** What needs to be done **
Images in the records should be skipped while the rest is transcribed verbatim.
===== Available data =====
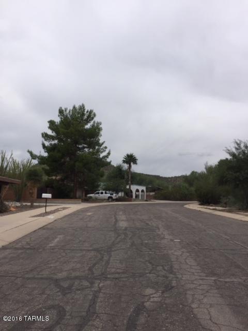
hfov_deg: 48.2
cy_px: 166
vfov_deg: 61.7
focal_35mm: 29
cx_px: 124
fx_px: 277
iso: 32
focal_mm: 4.15
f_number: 2.2
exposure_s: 1/2825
=====
** Answer section **
hfov_deg: 48.2
cy_px: 166
vfov_deg: 61.7
focal_35mm: 29
cx_px: 124
fx_px: 277
iso: 32
focal_mm: 4.15
f_number: 2.2
exposure_s: 1/2825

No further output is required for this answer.